I had a look at your code again. The reason it doesn't work is that you have forgotten to add the weight normalization. You just need to include these lines after you define the variables:
Wmx = tf.nn.l2_normalize(Wmx, dim=0)*gmx
Wmh = tf.nn.l2_normalize(Wmh, dim=0)*gmh
Whx = tf.nn.l2_normalize(Whx,dim=0)*ghx
Whm = tf.nn.l2_normalize(Whm,dim=0)*ghm
Wix = tf.nn.l2_normalize(Wix,dim=0)*gix
Wim = tf.nn.l2_normalize(Wim,dim=0)*gim
Wox = tf.nn.l2_normalize(Wox,dim=0)*gox
Wom = tf.nn.l2_normalize(Wom,dim=0)*gom
Wfx = tf.nn.l2_normalize(Wfx,dim=0)*gfx
Wfm = tf.nn.l2_normalize(Wfm,dim=0)*gfm
I gave it a try it and it works
Hey @jonnykira, That fixed it for me too, thanks so much for your help!

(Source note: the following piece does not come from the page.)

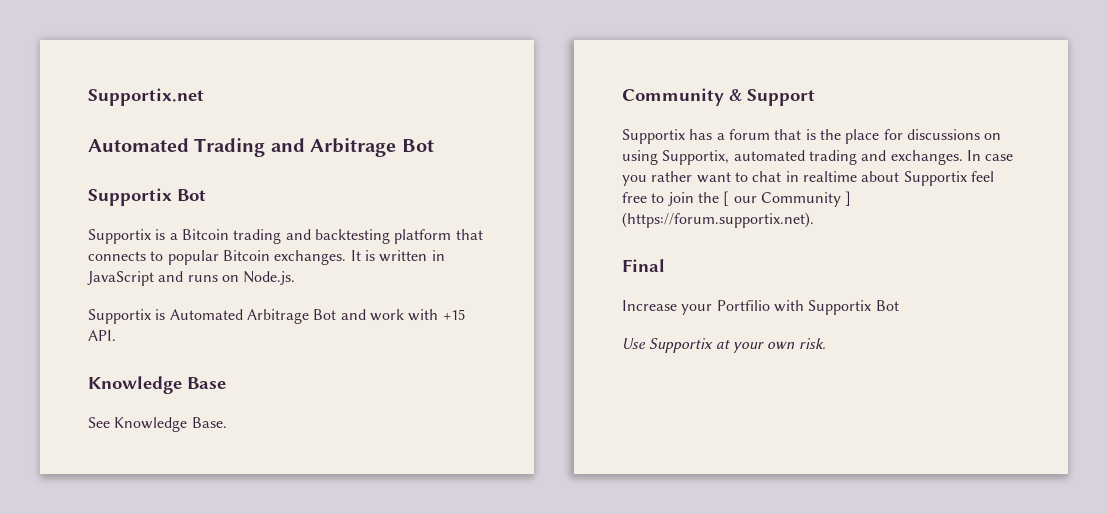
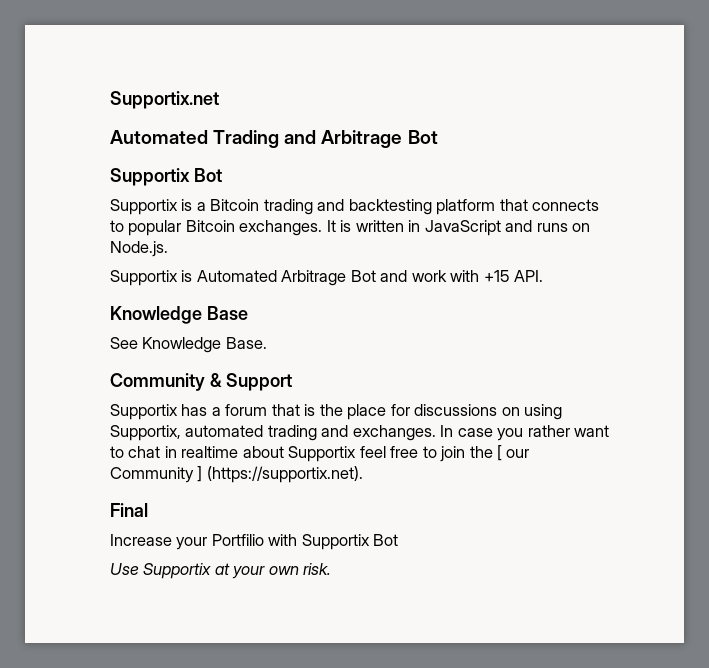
[622,212,814,228] (https://forum.supportix.net). -> [206,466,363,483] (https://supportix.net).

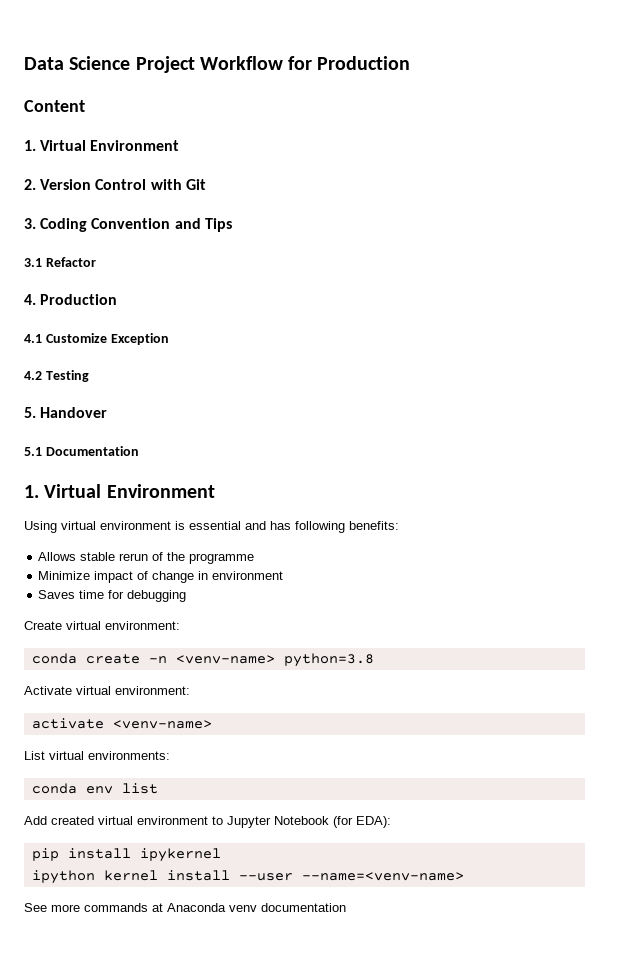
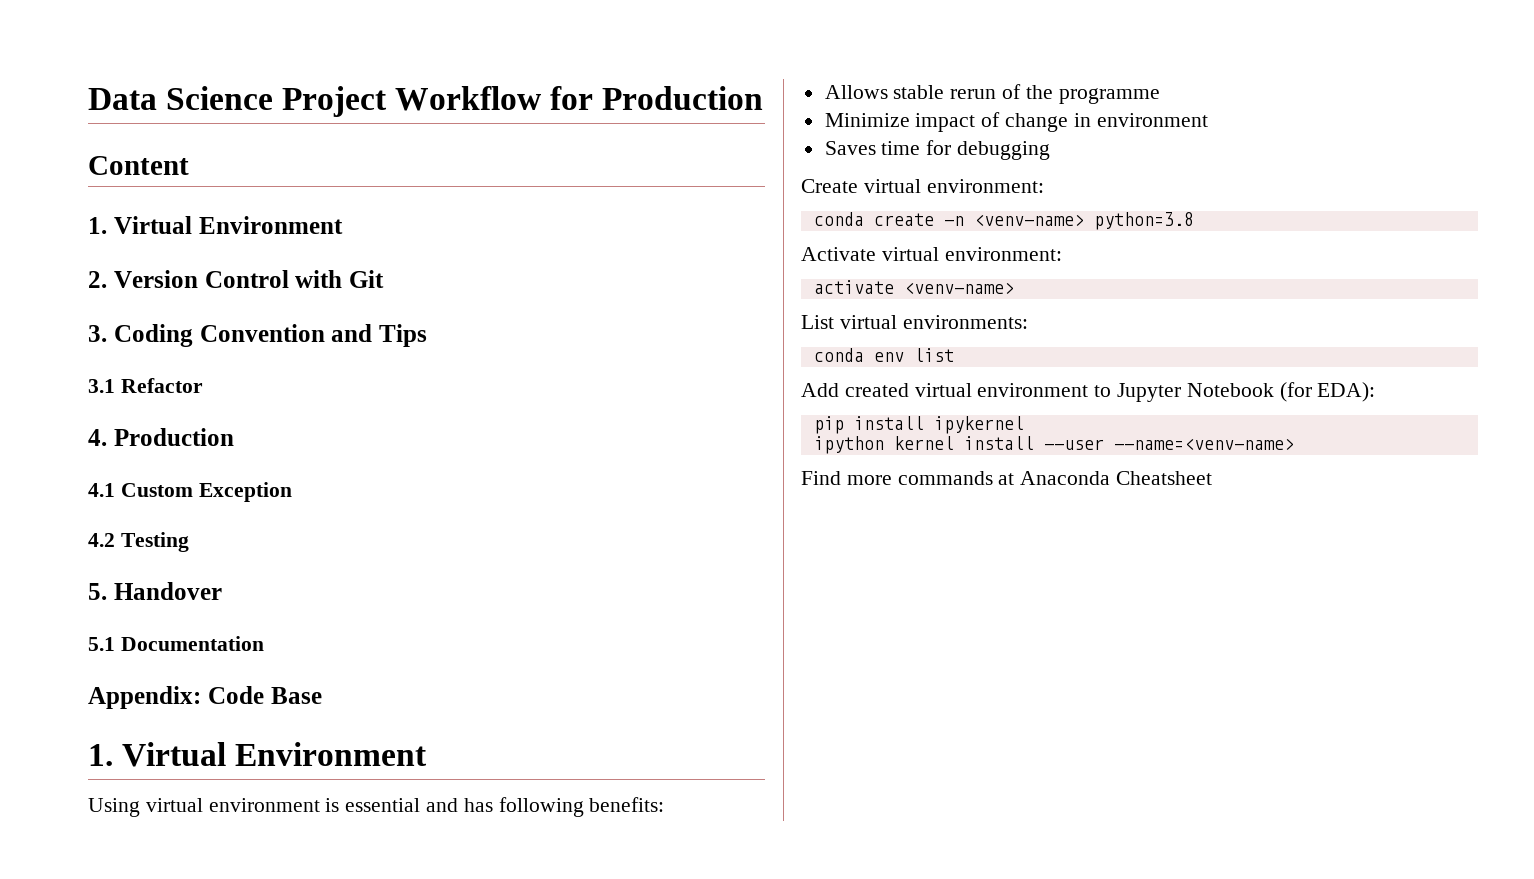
[45,333,107,343] Customize -> [120,483,193,497] Custom
(139, 451) none -> [88,686,322,709] // Appendix: Code Base
[24,903,47,912] See -> [801,471,841,485] Find
[229,903,346,912] venv documentation -> [1116,471,1213,485] Cheatsheet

Hi @jonnykira, I've tried a number of iterations to get loading working and this was the best I've been able to achieve - everything appears to load but trying to sample after the first 100 steps gives the same garbage expected from a newly initialised model. You'll see I added an optional --np_path argument to the parser, this is all you'll need to try it out. I don't expect you to merge this into your repo but I'd really appreciate if you could take a look and let me know what you think!
Thanks, Athon